Comment by Ronsenshi
19 days ago
Agree with the author. I like the process of writing code, typing method names and class definitions while at the same time thinking ahead about overall architecture, structure, how much time given function would run for, what kind of tests are necessary.
I find it unsettling how many people in the comments say that they don't like writing code. Feels aliens to me. We went into this field for seemingly very different reasons.
I do use LLMs and even these past two days I was doing vibe coding project which was noticeably faster to setup and get to its current state than if I wrote in myself. However I feel almost dirty by how little I understand the project. Sure, I know the overall structure, decisions and plan. But I didn't write any of it and I don't have deep understanding of the codebase which I usually have when working on codebase myself.

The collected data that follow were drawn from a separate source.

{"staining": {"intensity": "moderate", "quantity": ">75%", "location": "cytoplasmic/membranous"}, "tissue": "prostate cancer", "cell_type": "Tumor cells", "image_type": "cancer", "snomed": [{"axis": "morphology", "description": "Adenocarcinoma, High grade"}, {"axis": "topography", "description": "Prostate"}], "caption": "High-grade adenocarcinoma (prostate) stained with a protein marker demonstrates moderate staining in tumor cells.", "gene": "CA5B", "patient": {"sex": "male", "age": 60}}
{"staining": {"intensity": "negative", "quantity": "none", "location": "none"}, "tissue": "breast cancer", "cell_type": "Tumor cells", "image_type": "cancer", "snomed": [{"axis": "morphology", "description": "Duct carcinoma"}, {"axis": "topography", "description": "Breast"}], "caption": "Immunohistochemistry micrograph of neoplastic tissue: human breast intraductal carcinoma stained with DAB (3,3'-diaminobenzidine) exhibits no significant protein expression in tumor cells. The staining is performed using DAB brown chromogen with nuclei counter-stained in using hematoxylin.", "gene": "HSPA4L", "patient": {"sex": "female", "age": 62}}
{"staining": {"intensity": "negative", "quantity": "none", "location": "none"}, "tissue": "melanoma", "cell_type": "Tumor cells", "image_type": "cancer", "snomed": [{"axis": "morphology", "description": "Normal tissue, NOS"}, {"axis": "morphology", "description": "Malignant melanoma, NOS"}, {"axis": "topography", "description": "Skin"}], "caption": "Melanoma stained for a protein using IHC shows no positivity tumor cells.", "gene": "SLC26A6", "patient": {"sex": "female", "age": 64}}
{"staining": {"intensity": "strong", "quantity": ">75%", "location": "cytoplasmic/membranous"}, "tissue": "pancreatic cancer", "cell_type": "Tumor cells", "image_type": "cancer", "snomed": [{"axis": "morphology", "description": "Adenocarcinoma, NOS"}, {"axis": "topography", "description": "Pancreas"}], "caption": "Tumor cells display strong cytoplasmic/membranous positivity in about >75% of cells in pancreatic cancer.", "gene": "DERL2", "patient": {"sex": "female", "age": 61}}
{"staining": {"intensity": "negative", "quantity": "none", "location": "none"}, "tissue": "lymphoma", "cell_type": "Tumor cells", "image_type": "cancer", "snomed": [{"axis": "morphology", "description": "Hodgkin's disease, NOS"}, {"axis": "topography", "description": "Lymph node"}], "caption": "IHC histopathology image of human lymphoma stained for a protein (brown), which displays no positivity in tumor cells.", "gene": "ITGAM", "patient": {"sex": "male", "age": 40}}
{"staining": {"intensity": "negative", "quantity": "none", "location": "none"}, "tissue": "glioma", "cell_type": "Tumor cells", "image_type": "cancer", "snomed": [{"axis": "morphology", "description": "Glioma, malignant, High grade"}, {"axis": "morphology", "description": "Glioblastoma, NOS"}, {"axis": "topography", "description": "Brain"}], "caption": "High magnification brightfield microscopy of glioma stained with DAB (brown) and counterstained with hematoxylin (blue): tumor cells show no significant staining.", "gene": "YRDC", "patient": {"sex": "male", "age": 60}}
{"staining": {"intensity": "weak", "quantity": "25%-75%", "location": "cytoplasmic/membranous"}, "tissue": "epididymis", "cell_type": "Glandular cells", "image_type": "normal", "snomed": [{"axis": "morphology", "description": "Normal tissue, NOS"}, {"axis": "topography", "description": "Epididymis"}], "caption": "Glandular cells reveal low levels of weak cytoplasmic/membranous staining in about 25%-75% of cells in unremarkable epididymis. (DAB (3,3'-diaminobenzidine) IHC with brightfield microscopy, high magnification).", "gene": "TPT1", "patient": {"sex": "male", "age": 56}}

It's not so much the writing of the code (which I did like), it's the aesthetic of the code. It's solving a problem with the right code and the right amount of code (for now). That's still the case, even with AI writing most of the code. You have to steer it constantly because it has very bad instincts, because most people in the profession aren't good at it, so it has bad training data. Mainly because the "learn to code" movement and people getting into this profession just for the money and not the love. Those people are probably screwed.
For me its the money. Software paid and does pay well when I got in. I have actually been trying to get the eff out as fast as I can and move to management/research (I work in ML). I have avoided web dev shit like the plague since it is indeed very low value added work. The fact that LLMs can finish all this crappy work for 20bucks a month where I dont have to do it by hand is a welcome step. Otoh, I dont think point and trust is the way to do AI assisted coding. You get better output when you know the business logic and can make sense of the code. In fact, I prompt many many times until the AI spits out something I understand.
Honestly all the complaining about dying of a craft is just pathetic. In one of the jobs I worked, there were specific performance rubrics under "Craft" and those really annoyed me. Software / Code is just a tool to solve a problem.
Coding is a tool to solve a problem, but, to many it is also a culture. It has a history, it has connections, it has lore, it had some loosely commonly held values, and yes it absolutely was a craft. It’s okay for people to mourn that. It’s not the same as someone who may have taken it up for money. That itself, is seeing coding as a tool for income—which is valid.
Calling it pathetic I think lacks empathy and perhaps an appreciation for what it might mean to other people outside the letters we type. Those letters, the languages we type, compilers that process them, and libraries that enable them were, at the end of the day, made by people.
Thats actually right. Tbh, I loved learning languages and read books like Programming Perl just because somebody recommended it in an online forum (back in the day). So I get the appeal. But in the end, coding by hand is on its way out and its better to move on rather than romanticize.